■ **Directions**
Determine how many lines of the listing below hold the string "round". Reply only with the number.

[Data for processing — start]

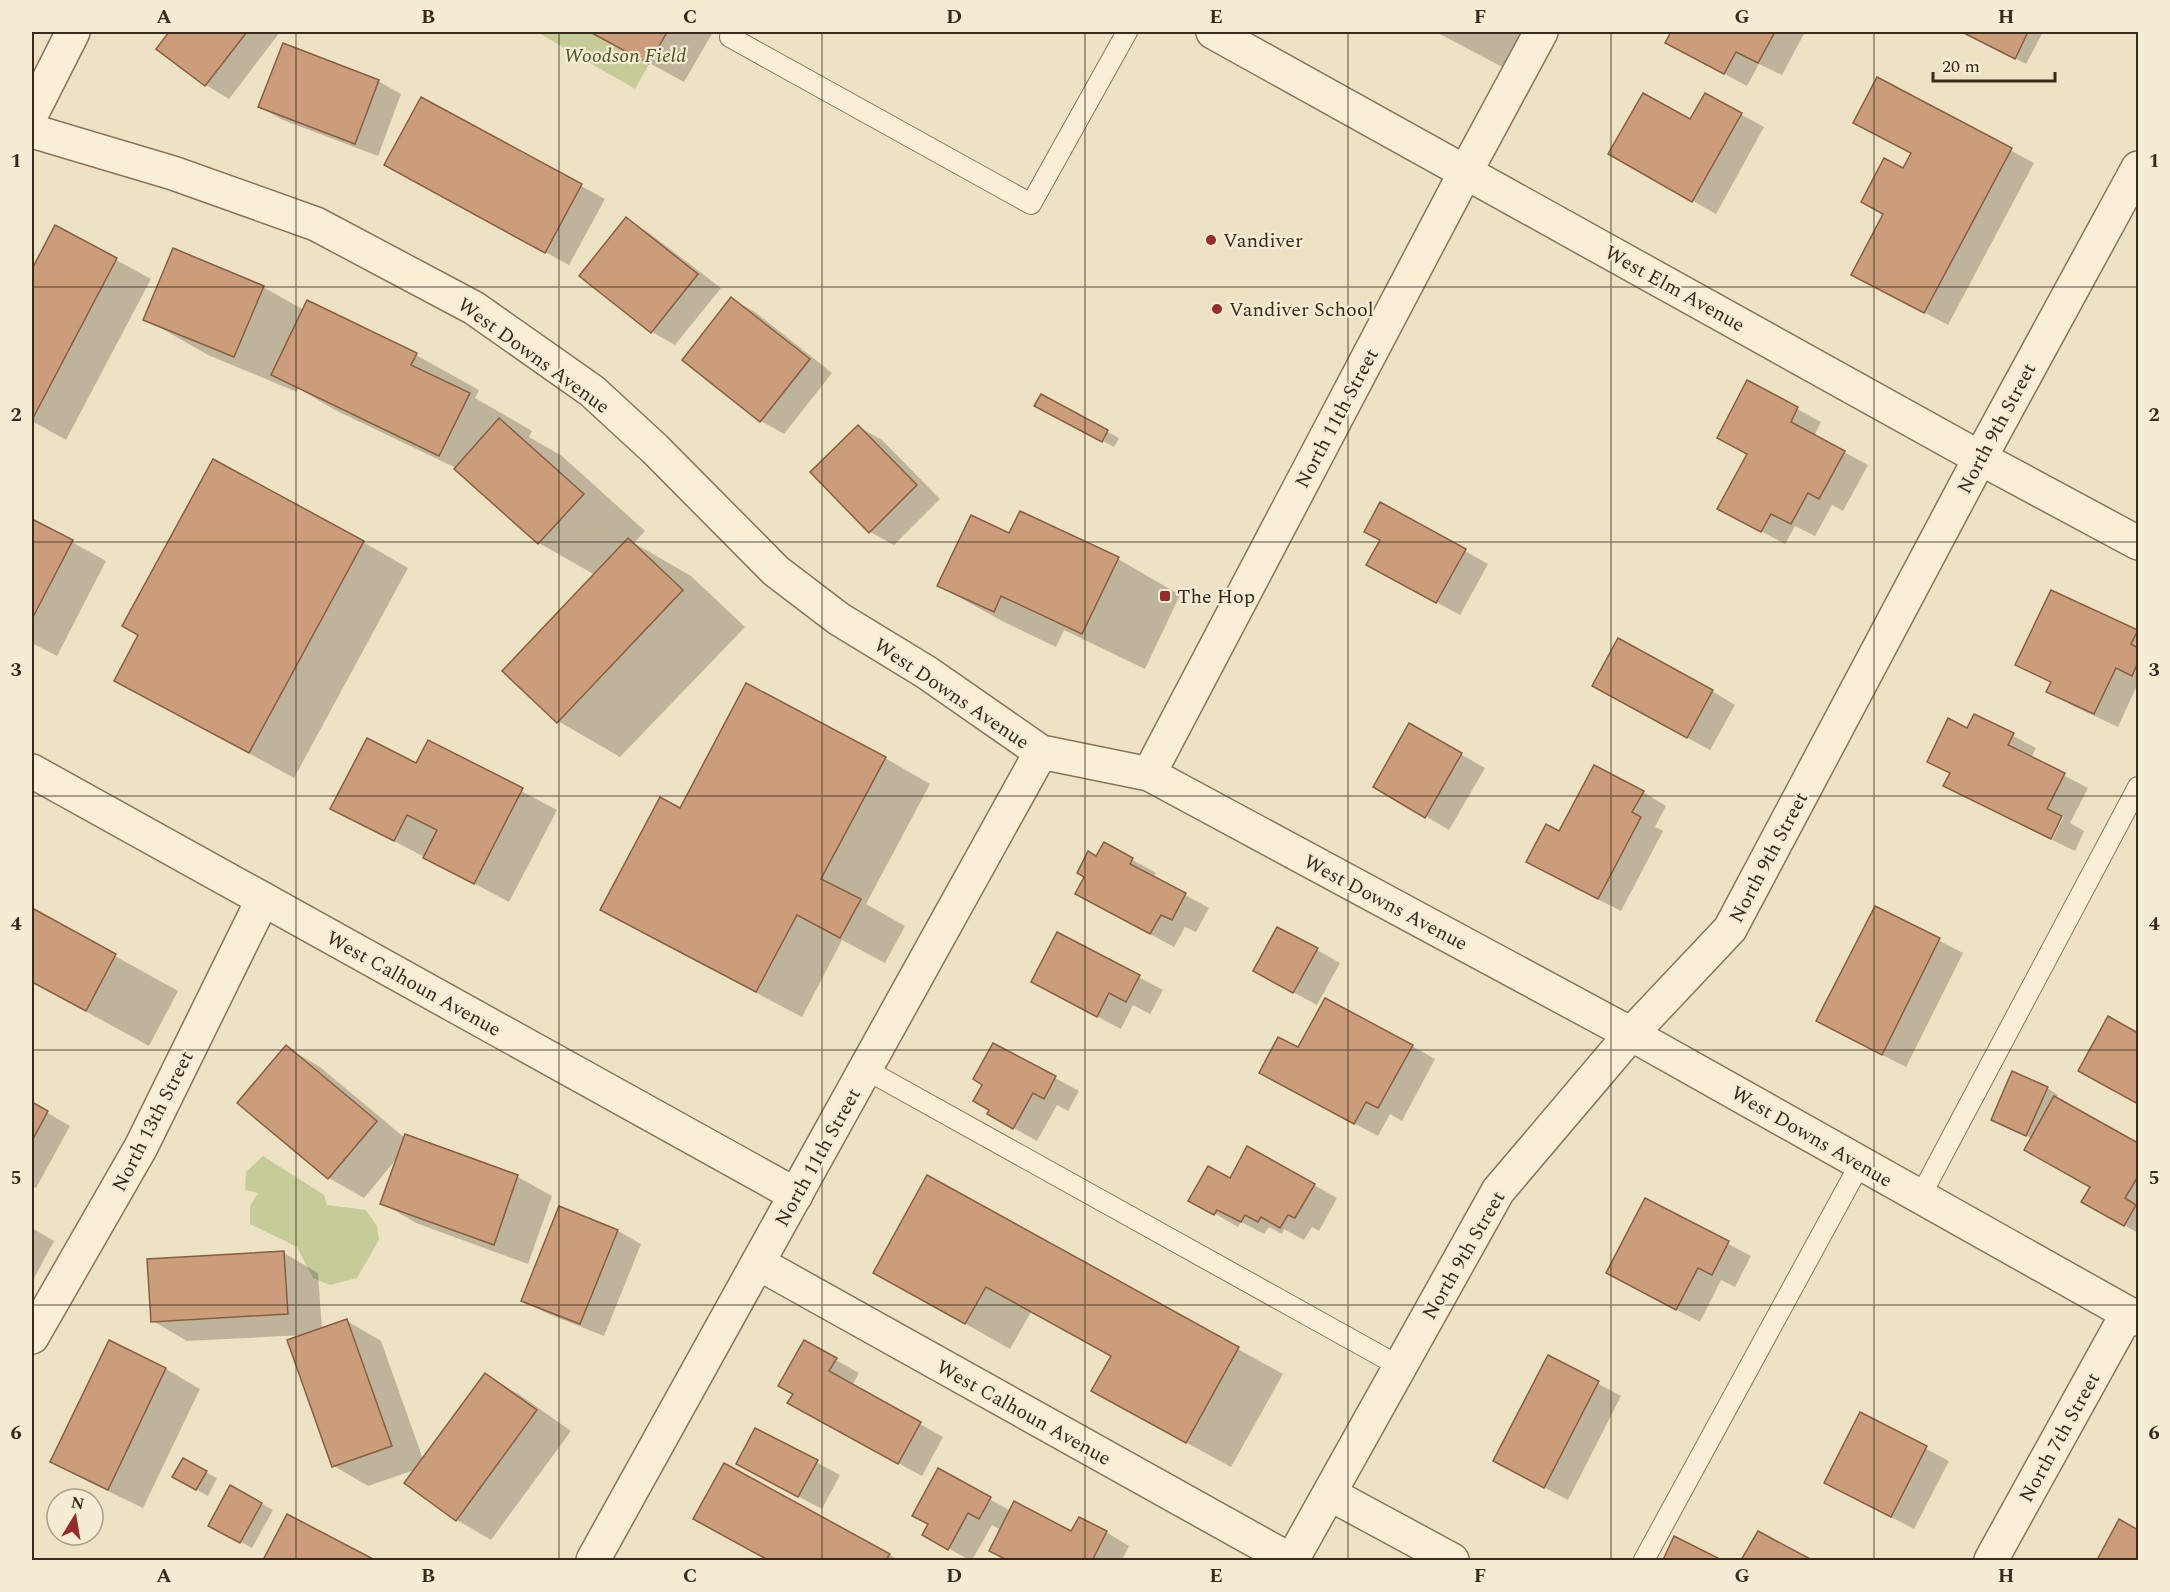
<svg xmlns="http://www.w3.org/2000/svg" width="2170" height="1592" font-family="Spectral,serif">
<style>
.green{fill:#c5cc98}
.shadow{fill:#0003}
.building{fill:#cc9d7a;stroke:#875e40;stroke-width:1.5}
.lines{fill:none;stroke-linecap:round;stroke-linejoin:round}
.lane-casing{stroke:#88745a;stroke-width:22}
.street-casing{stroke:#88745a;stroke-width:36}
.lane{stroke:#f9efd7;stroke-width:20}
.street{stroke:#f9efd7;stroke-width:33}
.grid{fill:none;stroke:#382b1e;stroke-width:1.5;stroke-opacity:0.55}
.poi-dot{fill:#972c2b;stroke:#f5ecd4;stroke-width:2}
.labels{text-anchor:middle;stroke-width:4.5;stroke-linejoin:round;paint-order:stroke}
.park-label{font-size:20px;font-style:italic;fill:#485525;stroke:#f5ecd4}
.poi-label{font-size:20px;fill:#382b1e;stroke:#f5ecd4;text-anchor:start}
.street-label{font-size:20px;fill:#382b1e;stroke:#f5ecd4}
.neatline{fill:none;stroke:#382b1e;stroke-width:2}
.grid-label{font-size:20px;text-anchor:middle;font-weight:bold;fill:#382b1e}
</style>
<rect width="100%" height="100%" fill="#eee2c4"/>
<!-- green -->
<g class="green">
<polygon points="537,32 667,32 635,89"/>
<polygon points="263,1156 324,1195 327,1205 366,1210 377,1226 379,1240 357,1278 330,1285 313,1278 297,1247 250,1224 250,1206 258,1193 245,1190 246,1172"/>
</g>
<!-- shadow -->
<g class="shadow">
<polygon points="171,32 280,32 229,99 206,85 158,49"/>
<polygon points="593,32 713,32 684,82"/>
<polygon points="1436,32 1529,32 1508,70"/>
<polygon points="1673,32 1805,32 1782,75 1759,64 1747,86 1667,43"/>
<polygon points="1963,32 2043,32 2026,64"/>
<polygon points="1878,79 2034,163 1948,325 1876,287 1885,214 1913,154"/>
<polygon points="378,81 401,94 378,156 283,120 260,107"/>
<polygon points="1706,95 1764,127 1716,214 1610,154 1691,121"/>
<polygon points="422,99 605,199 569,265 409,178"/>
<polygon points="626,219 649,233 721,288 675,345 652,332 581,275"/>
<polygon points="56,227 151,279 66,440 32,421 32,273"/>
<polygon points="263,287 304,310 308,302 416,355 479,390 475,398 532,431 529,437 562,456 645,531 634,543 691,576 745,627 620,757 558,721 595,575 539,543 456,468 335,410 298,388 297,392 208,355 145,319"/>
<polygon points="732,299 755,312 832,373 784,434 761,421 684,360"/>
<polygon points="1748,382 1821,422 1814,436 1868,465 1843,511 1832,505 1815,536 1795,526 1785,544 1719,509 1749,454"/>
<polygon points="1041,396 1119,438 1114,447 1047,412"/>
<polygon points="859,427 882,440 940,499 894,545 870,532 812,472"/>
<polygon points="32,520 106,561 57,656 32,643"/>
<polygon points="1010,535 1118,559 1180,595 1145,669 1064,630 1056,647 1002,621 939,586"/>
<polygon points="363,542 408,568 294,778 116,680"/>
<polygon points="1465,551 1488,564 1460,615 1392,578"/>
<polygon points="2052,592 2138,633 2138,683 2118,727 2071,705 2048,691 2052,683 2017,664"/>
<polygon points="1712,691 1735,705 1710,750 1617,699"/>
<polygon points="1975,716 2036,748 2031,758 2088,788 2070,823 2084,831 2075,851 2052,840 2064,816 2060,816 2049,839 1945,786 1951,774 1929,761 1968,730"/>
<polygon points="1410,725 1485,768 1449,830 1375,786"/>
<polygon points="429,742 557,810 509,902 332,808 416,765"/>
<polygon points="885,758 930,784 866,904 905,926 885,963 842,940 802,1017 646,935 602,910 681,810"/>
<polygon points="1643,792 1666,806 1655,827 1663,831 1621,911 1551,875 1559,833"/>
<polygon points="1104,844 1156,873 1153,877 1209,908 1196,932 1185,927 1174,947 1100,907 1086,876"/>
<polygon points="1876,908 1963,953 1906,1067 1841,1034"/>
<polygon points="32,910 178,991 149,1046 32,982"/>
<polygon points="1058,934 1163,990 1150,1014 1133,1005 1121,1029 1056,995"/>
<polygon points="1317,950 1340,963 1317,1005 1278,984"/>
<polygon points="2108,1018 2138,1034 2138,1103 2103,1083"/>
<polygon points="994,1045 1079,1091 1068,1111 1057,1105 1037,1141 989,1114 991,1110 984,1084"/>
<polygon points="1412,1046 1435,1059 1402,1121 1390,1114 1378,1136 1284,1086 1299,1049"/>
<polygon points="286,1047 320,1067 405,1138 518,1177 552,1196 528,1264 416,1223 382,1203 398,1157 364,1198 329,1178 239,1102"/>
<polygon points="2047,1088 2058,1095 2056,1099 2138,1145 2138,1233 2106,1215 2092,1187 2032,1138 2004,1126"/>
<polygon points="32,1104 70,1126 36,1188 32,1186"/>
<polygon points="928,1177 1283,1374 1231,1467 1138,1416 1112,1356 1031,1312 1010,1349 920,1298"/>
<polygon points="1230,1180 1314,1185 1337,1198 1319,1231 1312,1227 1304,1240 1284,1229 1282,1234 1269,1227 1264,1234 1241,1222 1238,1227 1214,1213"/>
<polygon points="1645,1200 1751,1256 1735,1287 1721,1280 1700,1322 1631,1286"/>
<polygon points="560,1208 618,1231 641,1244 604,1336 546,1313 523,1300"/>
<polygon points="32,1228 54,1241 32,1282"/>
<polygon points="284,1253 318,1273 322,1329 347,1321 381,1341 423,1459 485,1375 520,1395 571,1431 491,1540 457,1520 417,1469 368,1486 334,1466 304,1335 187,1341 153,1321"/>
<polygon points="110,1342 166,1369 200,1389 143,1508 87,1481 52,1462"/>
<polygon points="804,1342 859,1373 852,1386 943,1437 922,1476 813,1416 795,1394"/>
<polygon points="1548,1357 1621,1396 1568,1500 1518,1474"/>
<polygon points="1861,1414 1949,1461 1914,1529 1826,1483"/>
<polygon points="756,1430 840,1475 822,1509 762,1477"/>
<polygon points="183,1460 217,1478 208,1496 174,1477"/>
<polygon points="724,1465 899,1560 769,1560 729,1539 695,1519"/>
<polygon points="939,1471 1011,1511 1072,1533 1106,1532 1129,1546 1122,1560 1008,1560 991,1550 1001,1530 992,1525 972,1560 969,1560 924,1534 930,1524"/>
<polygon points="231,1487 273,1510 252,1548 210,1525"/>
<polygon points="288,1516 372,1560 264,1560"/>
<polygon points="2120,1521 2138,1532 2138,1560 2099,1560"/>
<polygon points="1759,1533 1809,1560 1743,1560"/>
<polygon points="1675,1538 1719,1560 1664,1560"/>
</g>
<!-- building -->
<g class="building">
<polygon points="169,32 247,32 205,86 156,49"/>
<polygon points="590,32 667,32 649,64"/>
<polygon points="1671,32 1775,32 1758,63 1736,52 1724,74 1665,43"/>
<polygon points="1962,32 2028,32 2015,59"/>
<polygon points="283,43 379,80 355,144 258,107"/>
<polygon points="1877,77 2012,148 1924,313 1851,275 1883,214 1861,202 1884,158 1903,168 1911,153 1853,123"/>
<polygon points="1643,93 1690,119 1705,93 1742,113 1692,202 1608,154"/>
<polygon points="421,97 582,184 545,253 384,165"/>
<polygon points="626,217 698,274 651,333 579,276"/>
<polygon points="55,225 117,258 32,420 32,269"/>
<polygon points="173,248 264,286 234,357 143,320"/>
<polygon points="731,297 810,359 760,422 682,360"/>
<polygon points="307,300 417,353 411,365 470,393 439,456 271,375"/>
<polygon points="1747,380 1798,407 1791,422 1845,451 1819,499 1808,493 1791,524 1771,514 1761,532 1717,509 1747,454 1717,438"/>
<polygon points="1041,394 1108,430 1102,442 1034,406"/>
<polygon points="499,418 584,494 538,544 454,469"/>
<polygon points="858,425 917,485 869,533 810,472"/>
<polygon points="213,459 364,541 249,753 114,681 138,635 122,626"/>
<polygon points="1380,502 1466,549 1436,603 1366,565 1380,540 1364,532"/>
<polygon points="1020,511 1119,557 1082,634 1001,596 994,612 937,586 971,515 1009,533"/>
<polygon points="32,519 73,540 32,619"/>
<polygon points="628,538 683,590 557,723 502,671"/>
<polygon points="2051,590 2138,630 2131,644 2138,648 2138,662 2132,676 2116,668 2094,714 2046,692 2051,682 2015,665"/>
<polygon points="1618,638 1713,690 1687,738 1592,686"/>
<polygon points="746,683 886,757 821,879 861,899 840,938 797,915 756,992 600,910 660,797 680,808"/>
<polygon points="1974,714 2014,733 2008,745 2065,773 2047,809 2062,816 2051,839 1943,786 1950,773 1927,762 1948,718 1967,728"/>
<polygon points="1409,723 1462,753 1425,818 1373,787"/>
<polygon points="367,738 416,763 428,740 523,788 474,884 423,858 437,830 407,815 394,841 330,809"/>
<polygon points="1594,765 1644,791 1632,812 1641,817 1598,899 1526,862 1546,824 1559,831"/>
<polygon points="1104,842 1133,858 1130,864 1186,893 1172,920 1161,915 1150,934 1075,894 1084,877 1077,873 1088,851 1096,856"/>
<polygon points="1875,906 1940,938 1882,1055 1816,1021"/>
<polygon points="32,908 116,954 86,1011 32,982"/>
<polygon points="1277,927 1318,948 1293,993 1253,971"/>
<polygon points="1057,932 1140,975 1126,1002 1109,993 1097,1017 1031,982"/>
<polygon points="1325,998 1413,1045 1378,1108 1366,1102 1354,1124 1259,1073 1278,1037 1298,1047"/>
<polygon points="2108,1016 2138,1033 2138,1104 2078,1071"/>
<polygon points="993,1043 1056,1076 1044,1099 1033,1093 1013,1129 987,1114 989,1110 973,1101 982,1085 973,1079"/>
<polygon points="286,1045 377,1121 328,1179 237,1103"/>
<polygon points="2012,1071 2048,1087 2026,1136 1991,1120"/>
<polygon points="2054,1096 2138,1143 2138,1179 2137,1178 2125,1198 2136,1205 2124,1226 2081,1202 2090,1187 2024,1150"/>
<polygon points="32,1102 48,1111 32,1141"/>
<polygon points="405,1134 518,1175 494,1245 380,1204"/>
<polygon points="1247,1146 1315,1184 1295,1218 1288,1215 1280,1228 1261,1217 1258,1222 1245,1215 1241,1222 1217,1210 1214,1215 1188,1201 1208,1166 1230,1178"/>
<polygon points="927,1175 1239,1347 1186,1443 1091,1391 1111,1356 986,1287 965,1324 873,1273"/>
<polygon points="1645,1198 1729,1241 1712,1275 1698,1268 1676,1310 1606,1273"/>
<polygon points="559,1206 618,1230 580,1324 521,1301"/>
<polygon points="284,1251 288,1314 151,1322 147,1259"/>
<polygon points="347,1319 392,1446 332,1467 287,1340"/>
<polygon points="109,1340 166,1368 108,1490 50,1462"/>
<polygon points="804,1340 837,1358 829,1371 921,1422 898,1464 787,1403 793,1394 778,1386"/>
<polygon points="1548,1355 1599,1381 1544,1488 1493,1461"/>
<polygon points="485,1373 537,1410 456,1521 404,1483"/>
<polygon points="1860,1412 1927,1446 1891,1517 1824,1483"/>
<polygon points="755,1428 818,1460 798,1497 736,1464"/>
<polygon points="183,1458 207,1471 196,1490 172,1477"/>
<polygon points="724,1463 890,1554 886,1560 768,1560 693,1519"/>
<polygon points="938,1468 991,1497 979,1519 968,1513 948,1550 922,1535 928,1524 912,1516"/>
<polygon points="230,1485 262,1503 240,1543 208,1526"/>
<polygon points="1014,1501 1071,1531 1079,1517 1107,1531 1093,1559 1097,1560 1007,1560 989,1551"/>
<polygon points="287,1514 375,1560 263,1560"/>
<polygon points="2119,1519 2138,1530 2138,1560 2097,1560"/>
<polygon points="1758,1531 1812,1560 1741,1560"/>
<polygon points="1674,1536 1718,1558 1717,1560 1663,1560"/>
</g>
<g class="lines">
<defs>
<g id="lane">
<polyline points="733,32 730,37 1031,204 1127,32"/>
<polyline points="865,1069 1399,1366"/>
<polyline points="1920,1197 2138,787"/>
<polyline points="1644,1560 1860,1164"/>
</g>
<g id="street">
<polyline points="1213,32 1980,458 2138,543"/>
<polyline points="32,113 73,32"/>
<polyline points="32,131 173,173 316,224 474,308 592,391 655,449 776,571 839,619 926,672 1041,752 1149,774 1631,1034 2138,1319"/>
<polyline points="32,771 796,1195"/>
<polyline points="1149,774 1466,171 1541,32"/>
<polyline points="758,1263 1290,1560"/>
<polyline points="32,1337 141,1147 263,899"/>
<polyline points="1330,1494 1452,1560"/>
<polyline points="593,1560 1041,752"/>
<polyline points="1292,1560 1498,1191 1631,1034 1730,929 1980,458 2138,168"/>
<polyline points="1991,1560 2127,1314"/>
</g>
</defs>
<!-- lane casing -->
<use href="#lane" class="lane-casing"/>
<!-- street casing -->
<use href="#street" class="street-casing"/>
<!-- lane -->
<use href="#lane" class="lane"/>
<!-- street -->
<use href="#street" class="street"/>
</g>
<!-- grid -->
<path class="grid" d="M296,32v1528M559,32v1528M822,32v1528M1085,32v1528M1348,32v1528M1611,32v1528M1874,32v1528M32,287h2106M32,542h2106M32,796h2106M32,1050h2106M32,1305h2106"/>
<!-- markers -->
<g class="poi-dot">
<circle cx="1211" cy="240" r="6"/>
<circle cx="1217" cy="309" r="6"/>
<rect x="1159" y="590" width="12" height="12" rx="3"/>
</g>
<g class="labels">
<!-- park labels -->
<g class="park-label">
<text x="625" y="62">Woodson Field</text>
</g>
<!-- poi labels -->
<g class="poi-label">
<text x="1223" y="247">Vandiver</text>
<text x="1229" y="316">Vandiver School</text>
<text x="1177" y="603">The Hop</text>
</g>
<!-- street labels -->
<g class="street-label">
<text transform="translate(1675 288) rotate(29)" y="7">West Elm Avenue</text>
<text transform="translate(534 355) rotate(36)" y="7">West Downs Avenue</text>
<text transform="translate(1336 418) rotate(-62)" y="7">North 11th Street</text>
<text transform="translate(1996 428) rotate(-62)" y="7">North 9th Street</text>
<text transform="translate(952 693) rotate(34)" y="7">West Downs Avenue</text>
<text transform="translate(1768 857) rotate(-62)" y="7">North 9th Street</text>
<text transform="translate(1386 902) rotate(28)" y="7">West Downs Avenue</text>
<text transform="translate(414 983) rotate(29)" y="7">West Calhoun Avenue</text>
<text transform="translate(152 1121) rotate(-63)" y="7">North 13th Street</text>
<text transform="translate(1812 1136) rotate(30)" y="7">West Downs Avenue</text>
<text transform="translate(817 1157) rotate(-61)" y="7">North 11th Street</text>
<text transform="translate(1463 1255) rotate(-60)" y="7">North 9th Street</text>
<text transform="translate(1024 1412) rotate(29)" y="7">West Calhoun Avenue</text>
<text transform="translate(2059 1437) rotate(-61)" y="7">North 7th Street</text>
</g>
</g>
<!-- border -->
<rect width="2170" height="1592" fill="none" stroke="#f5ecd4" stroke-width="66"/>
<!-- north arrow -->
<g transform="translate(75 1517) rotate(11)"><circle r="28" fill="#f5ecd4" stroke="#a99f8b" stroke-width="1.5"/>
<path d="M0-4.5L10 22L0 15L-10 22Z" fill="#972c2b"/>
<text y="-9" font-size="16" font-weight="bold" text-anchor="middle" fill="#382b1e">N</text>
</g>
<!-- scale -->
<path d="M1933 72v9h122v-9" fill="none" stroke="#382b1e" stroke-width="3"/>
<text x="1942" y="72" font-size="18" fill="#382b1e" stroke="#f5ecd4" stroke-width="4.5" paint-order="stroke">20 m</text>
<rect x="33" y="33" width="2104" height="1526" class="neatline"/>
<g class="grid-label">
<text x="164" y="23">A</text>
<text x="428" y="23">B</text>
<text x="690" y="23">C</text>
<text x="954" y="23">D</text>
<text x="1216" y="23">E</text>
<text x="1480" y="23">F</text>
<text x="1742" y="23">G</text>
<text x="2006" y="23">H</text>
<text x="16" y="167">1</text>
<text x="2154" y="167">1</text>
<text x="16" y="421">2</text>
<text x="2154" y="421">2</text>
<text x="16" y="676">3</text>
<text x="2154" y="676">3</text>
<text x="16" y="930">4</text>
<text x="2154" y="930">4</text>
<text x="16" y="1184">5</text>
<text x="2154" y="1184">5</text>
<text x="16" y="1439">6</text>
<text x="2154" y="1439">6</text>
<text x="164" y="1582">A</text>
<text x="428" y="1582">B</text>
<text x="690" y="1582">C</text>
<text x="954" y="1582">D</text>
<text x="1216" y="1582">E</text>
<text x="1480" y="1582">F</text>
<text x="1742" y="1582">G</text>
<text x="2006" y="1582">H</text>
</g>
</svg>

[Data for processing — finish]

■ **Exercise response**
2